ESPACE

COURANT

D'ART

Stéphane Montavon

Peintre d’origine jurassienne né à Bâle en 1960.
Vit et travaille à Genève depuis 2000.
Exposé en 1998, 2002, 2005 et 2010 à l’Espace Courant d’Art.

http://www.stephane-montavon.ch

voir catalogue MONTAVON 05

 

D'aucuns l'ont déjà dit: Stéphane Montavon est un artiste inclassable. Inutile de vouloir s'accrocher à une improbable filiation et décréter, par exemple, qu'il s'agit d'un artiste figuratif qui se souviendrait du pop'art — parmi d'autres appréciations possibles: les critères habituels sont inopérants et laissent le commentateur dans l'embarras et l'indécision. Sa filiation artistique? Lascaux répond-il... Mieux vaut se plonger dans ce magma de formes et de personnages et laisser cette foule agir sur nos sens et tenter d'en situer la très singulière présence. A parler avec l'artiste, on constate qu'avant tout message, le «vocabulaire formel» requis d'œuvre en œuvre lui importe avant tout essai d'interprétation. Ainsi, on ne saurait faire l'impasse sur la monstration de ces visages qui, tels des figures gigognes, comprennent d'autres visages et corps situés dans un plan plus réduit, qui à leur tour, emboîtent d'autres figures. Ces linéaments enferment des couleurs acidulées traitées le plus souvent en à-plats, ou alors avec très peu de modulation. Le support peut être une toile ou un panneau rigide; mais il est intéressant de constater que des papiers calques translucides reçoivent une peinture des deux côtés!

Il en ressort un effet de vitrail ou d'image indécise par l'interpénétration des deux faces.

Quand Stéphane Montavon évoque l'aspect formel de son travail, ou encore en appelle à la bande dessinée, on ne peut s'empêcher de penser que cette attitude est requise par pudeur, comme pour désamorcer la charge explosive de son œuvre. Car, en effet, nous nous trouvons le plus souvent dans un monde où pas mal de têtes, masculines et patibulaires, hantent les espaces en rangs serrés. Quand les regards goguenards s'effacent, c'est pour faire place à la saturation de visages anonymes, à la foule indivise. Dans tous les cas, l'humanité de ces personnages nous interpelle dans le sens où, «corps sans organe», ils ne nous offrent qu'une frontalité avec laquelle il semble difficile, voire impossible, d'entrer en communication. Personnages de peu de pouvoirs en attente d'événements improbables dans leur vie, ou petits nervis comme ils en courent de plus en plus dans nos villes, ils saturent et parasitent les espaces chez Stéphane Montavon.

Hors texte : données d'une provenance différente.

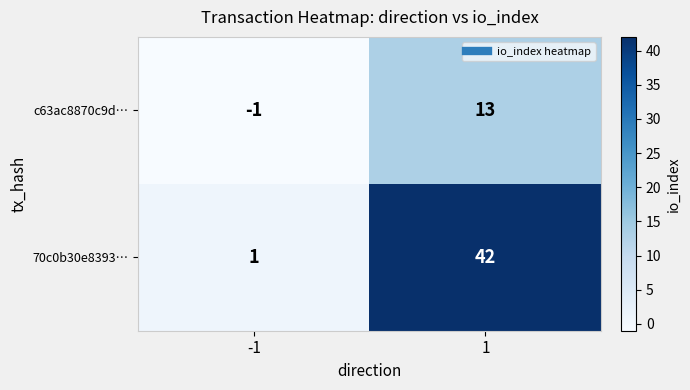

What is the highest value of the 70c0b30e8393… series?

42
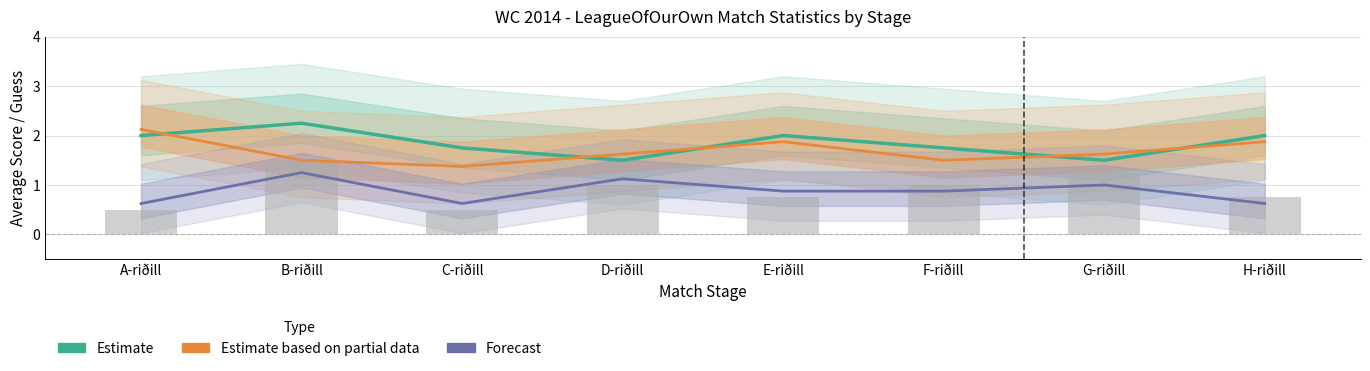

The value of Estimate based on partial data at F-riðill is 2.5. True or false?

False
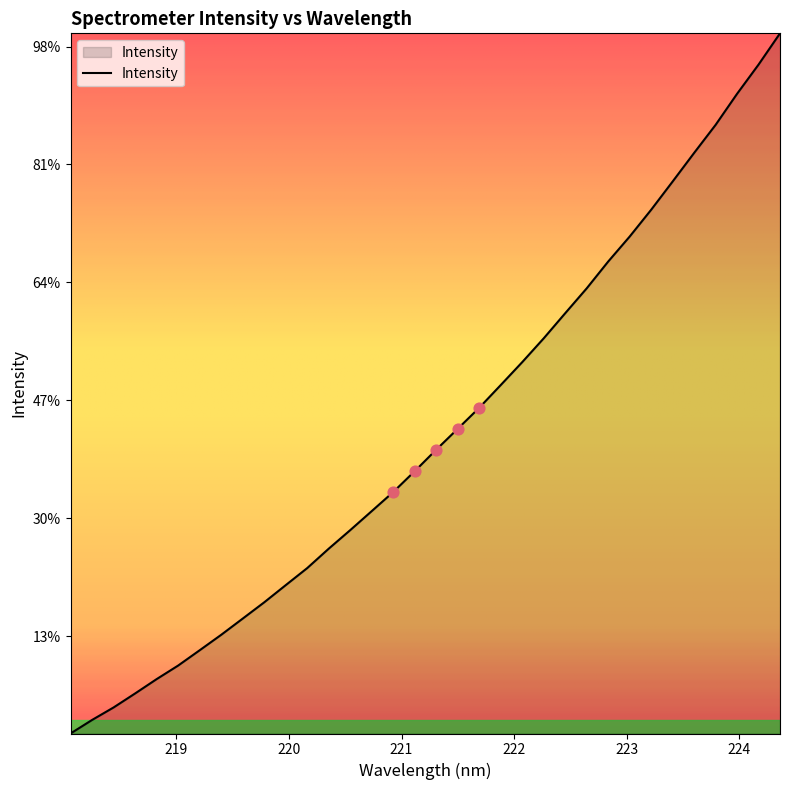

Does the chart have visible grid lines?

No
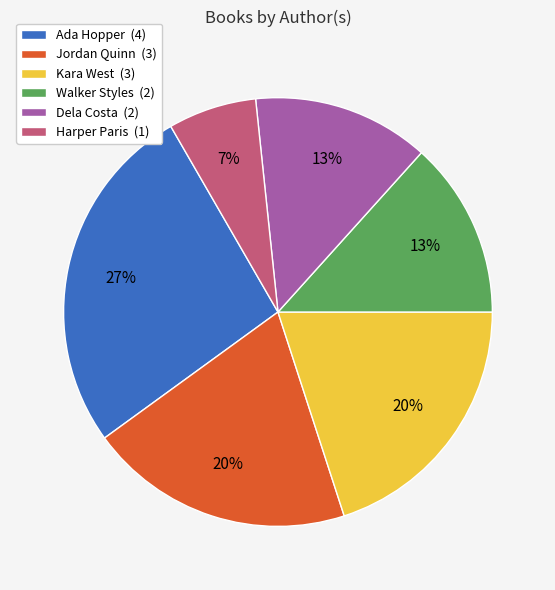

What is the largest slice in the pie chart?

Ada Hopper (4)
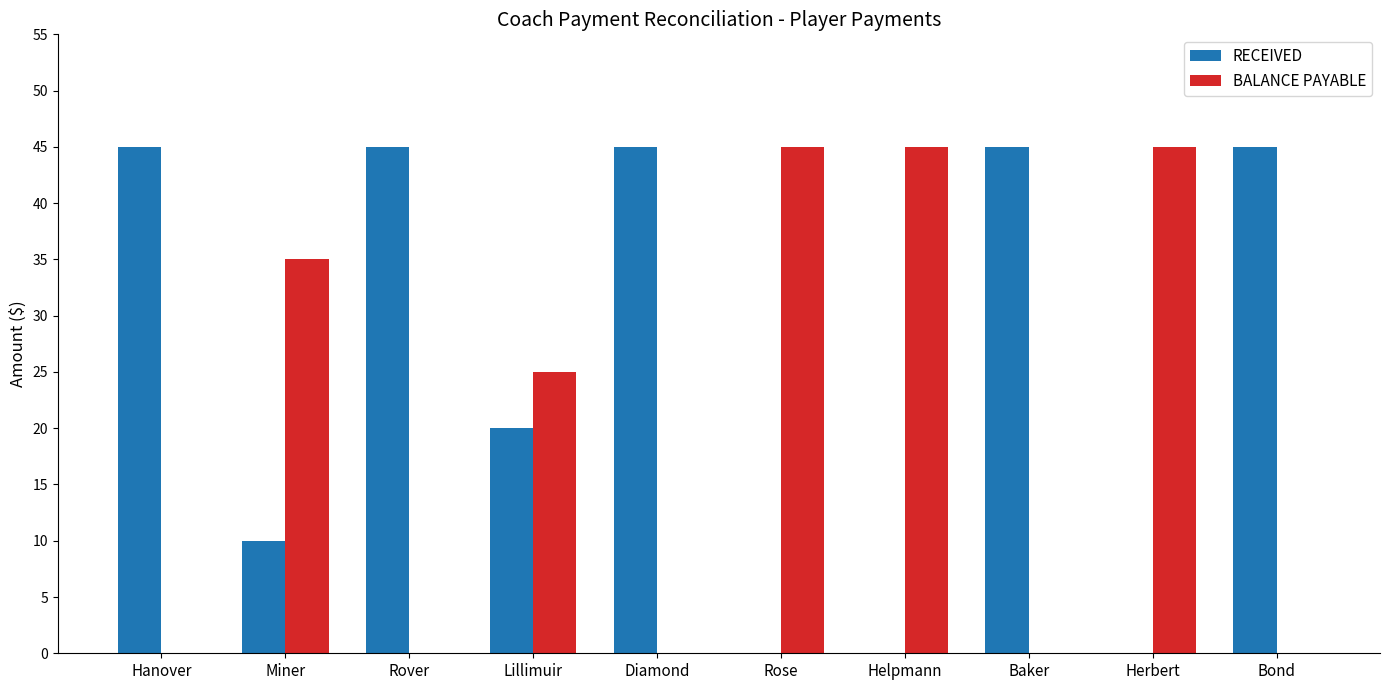

What is the sum of all BALANCE PAYABLE values?

195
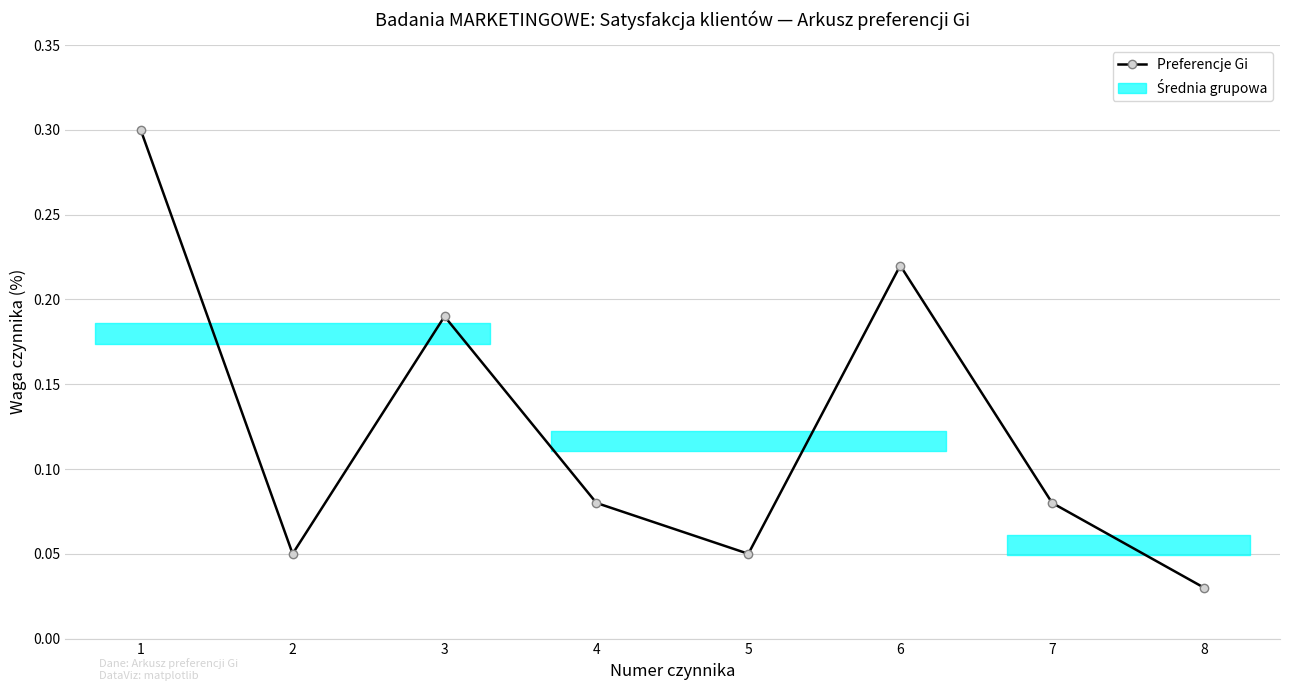

Reading left to right, what are all the values shown in this chart?

0.3	0.1	0.2	0.1	0.1	0.2	0.1	0.0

La femme, avenir de l'homme? Il serait tentant de le penser au vu des visages féminins et des corps plus ou moins nus qui tentent de dé-saturer ce monde étouffant. Et il est vrai que ces corps longilignes font circuler un autre air. Mais aujourd'hui, sans doute, la femme n'est guère plus “sauvée” que son congénère masculin dans nos sociétés. Ces corps, masculins et féminins, tournent sans fin dans une sorte de cercle des enfers d'une modernité qui ne signifie plus grand-chose. Stéphane Montavon dresse l'amer constat de notre présent irréfléchi et, en l'état, se refuse à une résolution en majeur de celui-ci.